- Describe the anatomy of the visual system
- Understand how light waves are related to vision
- Describe the main theories about color vision
- Understand monocular and binocular cues and the perception of depth
Anatomy of the Eye
Now that you’ve learned the anatomy of the eye, see if you can identify each part of the eye the arrow is pointing to:
Eye on Research: The Ethics of Research Using Animals
Research using animals has taught us many things about the development and biology of vision that have ultimately improved the lives of humans. However, there are obvious ethical implications regarding this. Let’s explore the research that has been conducted using animals, what we have learned from this research, as well as the ethics of this research.
David Hubel and Torsten Wiesel were awarded the Nobel Prize in Medicine in 1981 for their research on the visual system. They collaborated for more than twenty years and made significant discoveries about the neurology of visual perception (Hubel & Wiesel, 1959, 1962, 1963, 1970; Wiesel & Hubel, 1963). They studied animals, mostly cats and monkeys. Although they used several techniques, they did considerable single-unit recordings, during which tiny electrodes were inserted in the animal’s brain to determine when a single cell was activated. Among their many discoveries, they found that specific brain cells respond to lines with specific orientations (called ocular dominance), and they mapped the way those cells are arranged in areas of the visual cortex known as columns and hypercolumns.
In some of their research, they sutured one eye of newborn kittens closed and followed the development of the kittens’ vision. They discovered there was a critical period of development for vision. If kittens were deprived of input from one eye, other areas of their visual cortex filled in the area that was normally used by the eye that was sewn closed. In other words, neural connections that exist at birth can be lost if they are deprived of sensory input.
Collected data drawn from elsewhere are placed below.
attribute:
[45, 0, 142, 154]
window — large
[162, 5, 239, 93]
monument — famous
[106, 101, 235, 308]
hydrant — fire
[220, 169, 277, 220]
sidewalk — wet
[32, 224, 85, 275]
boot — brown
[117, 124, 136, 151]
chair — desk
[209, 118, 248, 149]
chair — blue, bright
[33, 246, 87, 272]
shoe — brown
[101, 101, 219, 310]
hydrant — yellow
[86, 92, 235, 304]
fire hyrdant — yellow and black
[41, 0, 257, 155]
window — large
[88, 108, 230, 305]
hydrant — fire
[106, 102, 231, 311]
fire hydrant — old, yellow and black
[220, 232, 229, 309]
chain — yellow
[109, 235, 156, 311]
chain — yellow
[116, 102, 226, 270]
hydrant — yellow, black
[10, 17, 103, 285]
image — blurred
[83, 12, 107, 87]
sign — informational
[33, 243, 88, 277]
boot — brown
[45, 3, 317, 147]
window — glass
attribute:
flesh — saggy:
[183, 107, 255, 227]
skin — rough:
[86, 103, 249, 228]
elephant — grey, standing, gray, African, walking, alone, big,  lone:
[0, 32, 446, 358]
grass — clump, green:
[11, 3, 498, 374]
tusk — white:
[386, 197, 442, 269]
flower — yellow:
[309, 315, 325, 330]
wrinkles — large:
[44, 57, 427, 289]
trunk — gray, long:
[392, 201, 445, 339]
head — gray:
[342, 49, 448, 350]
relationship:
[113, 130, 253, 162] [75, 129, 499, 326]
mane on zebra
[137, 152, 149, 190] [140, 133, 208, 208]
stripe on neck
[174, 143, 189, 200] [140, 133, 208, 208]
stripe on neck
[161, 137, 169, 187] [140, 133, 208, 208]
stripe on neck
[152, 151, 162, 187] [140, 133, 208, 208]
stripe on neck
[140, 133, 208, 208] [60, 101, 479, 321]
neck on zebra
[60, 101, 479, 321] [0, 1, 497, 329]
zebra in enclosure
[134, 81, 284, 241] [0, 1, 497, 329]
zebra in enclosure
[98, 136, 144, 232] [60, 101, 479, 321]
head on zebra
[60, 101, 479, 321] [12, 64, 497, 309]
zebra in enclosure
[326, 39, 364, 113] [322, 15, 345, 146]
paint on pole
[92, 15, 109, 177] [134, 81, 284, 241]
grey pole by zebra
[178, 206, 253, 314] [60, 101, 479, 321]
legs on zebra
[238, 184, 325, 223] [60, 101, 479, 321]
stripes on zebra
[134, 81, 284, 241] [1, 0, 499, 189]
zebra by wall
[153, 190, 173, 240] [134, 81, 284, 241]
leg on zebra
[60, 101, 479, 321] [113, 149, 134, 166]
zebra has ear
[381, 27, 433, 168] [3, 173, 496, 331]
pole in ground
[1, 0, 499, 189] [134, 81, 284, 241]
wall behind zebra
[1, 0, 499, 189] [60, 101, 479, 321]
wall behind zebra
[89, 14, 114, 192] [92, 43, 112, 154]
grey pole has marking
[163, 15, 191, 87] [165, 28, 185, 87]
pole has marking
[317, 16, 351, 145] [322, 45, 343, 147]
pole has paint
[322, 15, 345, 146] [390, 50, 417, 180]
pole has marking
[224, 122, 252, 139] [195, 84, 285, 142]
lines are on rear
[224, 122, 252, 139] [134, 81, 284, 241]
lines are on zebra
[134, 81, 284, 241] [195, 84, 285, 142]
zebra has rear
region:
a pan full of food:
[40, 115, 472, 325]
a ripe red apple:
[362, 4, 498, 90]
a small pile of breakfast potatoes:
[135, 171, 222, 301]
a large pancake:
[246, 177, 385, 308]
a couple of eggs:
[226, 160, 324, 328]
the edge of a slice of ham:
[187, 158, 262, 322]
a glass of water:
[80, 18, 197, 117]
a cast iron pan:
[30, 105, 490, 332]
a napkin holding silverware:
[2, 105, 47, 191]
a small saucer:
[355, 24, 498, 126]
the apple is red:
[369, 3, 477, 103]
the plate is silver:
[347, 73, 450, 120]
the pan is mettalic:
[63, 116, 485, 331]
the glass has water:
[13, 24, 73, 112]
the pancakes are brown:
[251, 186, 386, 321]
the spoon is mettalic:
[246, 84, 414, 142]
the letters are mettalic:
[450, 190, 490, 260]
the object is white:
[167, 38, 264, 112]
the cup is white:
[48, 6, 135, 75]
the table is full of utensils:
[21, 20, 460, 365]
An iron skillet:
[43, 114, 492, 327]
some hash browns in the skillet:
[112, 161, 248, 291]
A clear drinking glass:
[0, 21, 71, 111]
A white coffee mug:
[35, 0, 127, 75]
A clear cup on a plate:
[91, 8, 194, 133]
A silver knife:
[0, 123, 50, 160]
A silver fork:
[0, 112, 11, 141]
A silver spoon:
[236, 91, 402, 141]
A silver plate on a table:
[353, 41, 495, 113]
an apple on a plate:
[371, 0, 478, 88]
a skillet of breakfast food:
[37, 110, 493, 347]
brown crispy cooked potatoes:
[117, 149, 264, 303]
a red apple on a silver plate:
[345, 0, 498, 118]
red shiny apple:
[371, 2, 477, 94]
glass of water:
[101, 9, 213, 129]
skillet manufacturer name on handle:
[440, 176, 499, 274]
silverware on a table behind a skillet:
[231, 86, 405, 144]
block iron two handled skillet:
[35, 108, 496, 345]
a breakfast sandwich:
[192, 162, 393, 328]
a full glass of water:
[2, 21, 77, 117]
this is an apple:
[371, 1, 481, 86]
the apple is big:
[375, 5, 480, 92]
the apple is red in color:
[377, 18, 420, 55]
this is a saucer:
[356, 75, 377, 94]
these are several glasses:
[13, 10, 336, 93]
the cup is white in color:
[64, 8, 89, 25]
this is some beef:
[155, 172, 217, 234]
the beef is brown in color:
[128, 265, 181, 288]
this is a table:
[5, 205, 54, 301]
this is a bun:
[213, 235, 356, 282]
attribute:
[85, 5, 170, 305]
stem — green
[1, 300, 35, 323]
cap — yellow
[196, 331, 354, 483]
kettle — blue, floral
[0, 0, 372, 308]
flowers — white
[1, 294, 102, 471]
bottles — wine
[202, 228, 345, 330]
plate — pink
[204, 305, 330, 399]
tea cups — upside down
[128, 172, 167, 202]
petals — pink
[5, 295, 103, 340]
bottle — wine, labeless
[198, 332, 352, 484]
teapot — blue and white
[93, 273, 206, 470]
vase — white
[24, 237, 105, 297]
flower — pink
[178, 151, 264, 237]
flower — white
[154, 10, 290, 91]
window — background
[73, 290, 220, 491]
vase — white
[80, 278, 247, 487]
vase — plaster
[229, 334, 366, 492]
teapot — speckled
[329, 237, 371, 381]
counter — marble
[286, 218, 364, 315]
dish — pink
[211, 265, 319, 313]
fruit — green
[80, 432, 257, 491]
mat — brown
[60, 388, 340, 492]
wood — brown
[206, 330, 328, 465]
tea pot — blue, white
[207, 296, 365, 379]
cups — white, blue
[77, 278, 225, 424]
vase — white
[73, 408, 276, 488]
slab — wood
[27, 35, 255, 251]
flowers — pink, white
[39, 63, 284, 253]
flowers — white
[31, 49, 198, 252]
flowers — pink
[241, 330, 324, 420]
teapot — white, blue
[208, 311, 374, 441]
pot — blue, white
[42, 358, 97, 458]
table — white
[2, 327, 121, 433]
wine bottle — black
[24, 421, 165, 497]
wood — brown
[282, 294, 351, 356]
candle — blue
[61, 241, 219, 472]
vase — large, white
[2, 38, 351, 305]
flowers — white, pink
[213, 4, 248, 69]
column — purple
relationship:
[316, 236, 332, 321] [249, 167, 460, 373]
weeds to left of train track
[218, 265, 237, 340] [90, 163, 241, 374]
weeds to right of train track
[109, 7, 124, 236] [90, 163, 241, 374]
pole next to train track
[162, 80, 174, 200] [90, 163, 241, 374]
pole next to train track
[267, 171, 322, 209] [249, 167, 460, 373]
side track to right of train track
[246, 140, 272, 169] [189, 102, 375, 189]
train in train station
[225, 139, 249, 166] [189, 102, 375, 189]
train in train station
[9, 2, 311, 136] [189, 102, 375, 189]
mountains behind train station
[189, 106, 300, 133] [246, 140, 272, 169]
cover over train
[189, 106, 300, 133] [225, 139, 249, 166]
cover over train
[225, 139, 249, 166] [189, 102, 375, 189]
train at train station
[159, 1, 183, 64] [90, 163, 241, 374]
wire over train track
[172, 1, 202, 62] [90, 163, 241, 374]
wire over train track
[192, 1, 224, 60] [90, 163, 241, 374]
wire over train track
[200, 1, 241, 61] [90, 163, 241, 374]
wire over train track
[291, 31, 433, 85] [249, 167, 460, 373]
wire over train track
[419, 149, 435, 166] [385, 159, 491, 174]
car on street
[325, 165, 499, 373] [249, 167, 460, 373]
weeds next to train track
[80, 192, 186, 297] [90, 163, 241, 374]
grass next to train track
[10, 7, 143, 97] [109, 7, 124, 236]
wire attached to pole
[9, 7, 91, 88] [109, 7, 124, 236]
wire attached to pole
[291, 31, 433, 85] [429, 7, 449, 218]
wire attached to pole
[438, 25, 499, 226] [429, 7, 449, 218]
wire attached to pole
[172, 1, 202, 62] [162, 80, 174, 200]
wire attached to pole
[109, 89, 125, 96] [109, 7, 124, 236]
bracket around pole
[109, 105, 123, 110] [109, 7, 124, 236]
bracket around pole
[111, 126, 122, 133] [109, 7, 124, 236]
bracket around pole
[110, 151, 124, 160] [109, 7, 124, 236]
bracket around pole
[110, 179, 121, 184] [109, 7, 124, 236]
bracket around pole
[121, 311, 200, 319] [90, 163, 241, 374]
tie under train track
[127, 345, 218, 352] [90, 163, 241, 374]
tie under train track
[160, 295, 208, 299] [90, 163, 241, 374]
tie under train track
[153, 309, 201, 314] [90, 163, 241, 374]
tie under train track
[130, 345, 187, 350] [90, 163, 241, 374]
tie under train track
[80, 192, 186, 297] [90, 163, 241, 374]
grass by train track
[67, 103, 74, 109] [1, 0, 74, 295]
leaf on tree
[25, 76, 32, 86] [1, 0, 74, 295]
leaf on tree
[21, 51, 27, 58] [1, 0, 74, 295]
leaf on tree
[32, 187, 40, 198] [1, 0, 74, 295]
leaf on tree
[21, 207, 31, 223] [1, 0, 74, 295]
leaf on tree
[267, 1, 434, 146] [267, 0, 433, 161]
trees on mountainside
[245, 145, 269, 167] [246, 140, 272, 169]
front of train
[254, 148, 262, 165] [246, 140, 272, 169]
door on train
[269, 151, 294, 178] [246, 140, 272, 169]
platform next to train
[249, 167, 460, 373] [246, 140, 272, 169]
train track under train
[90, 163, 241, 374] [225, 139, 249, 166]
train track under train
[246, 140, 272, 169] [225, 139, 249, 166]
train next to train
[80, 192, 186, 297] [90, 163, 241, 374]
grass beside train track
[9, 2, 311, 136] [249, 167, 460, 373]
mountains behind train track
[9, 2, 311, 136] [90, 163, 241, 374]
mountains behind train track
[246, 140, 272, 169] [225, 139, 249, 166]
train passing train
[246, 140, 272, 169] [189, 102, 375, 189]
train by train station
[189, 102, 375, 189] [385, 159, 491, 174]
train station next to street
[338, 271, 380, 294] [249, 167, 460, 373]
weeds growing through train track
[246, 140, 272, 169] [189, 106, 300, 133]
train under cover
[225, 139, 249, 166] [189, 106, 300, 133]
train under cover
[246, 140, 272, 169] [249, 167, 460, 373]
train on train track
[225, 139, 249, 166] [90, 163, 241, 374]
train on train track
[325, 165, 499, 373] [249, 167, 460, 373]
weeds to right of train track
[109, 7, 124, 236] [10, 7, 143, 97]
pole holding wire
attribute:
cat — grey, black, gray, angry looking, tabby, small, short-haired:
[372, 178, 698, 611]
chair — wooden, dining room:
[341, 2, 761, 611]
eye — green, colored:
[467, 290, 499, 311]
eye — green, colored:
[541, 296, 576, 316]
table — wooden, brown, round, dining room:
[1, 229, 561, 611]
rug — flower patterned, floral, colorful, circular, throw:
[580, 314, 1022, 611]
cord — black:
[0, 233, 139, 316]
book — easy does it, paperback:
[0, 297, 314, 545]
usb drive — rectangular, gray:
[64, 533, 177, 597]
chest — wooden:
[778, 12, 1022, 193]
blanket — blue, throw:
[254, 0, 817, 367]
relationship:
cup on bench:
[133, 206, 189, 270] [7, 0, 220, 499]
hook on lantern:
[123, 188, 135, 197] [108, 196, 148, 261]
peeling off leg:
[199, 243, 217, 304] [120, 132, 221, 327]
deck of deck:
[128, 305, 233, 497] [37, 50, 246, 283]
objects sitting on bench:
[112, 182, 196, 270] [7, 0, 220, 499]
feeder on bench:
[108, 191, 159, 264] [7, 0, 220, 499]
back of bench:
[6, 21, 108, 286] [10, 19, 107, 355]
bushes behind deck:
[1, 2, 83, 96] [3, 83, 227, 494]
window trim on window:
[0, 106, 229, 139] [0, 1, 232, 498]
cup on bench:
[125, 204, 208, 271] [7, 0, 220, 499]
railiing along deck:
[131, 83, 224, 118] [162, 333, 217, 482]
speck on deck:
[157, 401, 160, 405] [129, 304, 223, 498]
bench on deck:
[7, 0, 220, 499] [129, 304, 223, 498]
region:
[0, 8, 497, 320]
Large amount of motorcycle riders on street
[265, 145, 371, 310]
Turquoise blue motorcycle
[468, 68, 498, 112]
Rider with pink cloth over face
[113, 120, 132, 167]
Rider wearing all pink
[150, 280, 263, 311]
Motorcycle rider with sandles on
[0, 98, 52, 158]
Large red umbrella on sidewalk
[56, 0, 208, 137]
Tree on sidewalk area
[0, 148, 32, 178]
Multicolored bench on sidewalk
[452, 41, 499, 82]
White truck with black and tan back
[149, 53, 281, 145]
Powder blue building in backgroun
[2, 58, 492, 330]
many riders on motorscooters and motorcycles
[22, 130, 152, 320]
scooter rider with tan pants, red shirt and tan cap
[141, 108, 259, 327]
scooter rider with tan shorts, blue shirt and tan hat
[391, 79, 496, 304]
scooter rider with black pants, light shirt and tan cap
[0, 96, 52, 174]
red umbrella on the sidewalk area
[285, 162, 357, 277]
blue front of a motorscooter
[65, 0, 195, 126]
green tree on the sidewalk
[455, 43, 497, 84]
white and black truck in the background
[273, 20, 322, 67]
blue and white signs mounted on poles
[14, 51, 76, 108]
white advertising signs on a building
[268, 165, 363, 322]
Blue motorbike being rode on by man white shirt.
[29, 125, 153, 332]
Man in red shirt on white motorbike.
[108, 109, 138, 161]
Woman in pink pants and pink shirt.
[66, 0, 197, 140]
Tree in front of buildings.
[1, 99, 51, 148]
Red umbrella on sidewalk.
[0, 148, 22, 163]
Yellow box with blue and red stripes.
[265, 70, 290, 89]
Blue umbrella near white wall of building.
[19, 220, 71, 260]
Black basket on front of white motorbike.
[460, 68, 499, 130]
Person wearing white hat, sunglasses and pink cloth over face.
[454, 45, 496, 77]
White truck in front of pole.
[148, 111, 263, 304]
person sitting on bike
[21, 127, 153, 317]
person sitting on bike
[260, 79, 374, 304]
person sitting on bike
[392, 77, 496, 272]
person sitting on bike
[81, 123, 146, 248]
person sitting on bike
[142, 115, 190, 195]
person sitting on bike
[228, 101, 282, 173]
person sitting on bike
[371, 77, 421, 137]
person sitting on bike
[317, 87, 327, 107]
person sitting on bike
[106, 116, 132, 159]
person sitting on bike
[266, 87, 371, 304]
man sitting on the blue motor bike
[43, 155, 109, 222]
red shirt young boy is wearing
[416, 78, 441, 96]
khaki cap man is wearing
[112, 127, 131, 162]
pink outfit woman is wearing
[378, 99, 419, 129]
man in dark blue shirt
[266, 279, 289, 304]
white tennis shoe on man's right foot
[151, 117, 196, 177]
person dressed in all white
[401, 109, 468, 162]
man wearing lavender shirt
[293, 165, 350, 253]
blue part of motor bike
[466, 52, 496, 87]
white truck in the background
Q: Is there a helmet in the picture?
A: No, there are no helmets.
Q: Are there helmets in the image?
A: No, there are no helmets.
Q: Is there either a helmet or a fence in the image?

What do you think about sewing a kitten’s eye closed for research? To many animal advocates, this would seem brutal, abusive, and unethical. What if conducting this research would help ensure babies and children born with certain conditions could develop normal vision instead of becoming blind? Would you conduct that research, even if it meant causing some harm to cats? Would you think the same way if you were the parent of such a child? What if you worked at the animal shelter?
Like virtually every other industrialized nation, the United States permits medical experimentation on animals, with few limitations (assuming sufficient scientific justification). The goal of any laws that exist is not to ban such tests but rather to limit unnecessary animal suffering by establishing standards for the humane treatment and housing of animals in laboratories.
As explained by Stephen Latham, the director of the Interdisciplinary Center for Bioethics at Yale (2012), possible legal and regulatory approaches to animal testing vary on a continuum from strong government regulation and monitoring of all experimentation at one end, to a self-regulated approach that depends on the ethics of the researchers at the other end. The United Kingdom has the most significant regulatory scheme, whereas Japan uses the self-regulation approach. The U.S. approach is somewhere in the middle, the result of a gradual blending of the two approaches.
There is no question that medical research is a valuable and important practice. The question is whether the use of animals is a necessary or even best practice for producing the most reliable results. Alternatives include the use of patient-drug databases, virtual drug trials, computer models and simulations, and noninvasive imaging techniques such as magnetic resonance imaging and computed tomography scans (“Animals in Science/Alternatives,” n.d.). Other techniques, such as microdosing, use humans not as test animals but as a means to improve the accuracy and reliability of test results. In vitro methods based on human cell and tissue cultures, stem cells, and genetic testing methods are also increasingly available.
Today, at the local level, any facility that uses animals and receives federal funding must have an Institutional Animal Care and Use Committee (IACUC) that ensures that the NIH guidelines are being followed. The IACUC must include researchers, administrators, a veterinarian, and at least one person with no ties to the institution: that is, a concerned citizen. This committee also performs inspections of laboratories and protocols.